The Telegraph
Since 1st March, 1999
Email This Page
Despite torture, al Qaida kingpin could stay silent

Singapore, March 4 (Reuters): The operations chief of al Qaida may be pummelled with sound, deprived of sleep and seduced with words to give up secrets of planned operations. Inspired by Islamic heroes of history, Khalid Sheikh Mohammed may stay silent for a long time.

The most senior leader of Osama bin Laden’s al Qaida network to fall into US hands has many examples to remember while his interrogators race to prise from the suspected mastermind of the September 11 attacks on New York and Washington his latest plots.

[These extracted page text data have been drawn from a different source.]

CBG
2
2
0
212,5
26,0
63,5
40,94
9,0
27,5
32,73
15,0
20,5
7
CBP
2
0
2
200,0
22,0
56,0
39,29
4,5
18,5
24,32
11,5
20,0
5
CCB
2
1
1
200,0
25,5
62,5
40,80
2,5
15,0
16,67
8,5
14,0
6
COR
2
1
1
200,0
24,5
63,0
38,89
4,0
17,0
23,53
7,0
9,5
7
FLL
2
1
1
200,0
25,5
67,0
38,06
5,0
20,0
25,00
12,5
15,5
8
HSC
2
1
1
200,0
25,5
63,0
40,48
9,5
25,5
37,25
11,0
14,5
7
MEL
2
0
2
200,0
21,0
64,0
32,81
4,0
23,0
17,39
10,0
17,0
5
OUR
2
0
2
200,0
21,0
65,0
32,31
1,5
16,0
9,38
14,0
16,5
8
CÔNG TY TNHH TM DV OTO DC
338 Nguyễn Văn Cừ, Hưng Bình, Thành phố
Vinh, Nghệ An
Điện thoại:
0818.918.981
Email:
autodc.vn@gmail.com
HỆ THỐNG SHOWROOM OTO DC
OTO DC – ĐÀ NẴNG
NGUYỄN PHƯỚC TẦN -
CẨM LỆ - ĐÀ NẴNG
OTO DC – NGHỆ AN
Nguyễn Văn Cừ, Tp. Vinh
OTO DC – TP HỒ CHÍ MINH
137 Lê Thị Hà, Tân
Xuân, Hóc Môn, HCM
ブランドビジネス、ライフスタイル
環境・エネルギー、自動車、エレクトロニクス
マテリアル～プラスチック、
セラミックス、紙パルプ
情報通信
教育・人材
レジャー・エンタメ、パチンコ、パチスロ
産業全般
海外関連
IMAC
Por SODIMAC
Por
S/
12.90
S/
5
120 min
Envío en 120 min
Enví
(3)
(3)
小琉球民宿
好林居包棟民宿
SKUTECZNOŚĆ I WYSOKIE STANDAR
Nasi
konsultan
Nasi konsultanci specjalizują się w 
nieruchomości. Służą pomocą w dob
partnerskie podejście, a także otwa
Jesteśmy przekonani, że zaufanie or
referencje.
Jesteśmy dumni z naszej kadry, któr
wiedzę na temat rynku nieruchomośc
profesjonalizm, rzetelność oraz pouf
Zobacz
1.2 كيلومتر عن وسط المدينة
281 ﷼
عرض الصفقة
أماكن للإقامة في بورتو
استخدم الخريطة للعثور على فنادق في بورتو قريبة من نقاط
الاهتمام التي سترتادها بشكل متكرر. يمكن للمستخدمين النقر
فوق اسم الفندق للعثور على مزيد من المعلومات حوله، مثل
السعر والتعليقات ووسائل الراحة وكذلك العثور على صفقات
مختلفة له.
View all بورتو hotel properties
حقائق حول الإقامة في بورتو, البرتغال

Legend has it that during the time of the Prophet Mohammed, a black slave, Bilal, famed for his melodious voice, was dragged over hot sand and burning coals by infidels to force him to give up his association with the Prophet. He refused. “He will be very professional,” US-based terror expert Zachary Abuza, assistant professor of political science and international relations at Simmons College in Boston, said of Mohammed.

“He will obfuscate and mislead and try not to talk,” he said. “They will break him down because in the US there is a very strong sense of urgency.”

That sense of urgency will be multiplied by the knowledge that with every passing moment, Mohammed’s information becomes outdated as his operatives move from locations he knows, plans are scrapped or brought forward.

And there is the fear of retaliatory attacks in revenge for the arrest of Mohammed before dawn on Saturday. Kalashnikov-toting Pakistani security agents seized him from a house in a middle-class district of the teeming central Pakistani city of Rawalpindi. “He had his finger on the pulse of every al Qaida cell,” said Abuza. “In terms of fighting the war on terror there is no one more important.”

Intelligence experts say “soft torture” is almost certainly being brought to bear.

In the case of Omar al-Faruq, a leading al Qaida operative captured in Indonesia in June and handed over to the US, interrogators deprived him of sleep for three months before he broke, said one intelligence expert. Methods to deprive a suspect of sleep include leaving the lights on all the time and constant noise.

Interrogators try to develop a dialogue with the captive using “good cop, bad cop” techniques in which one interrogator appears friendly as if protecting the prisoner from another more menacing one.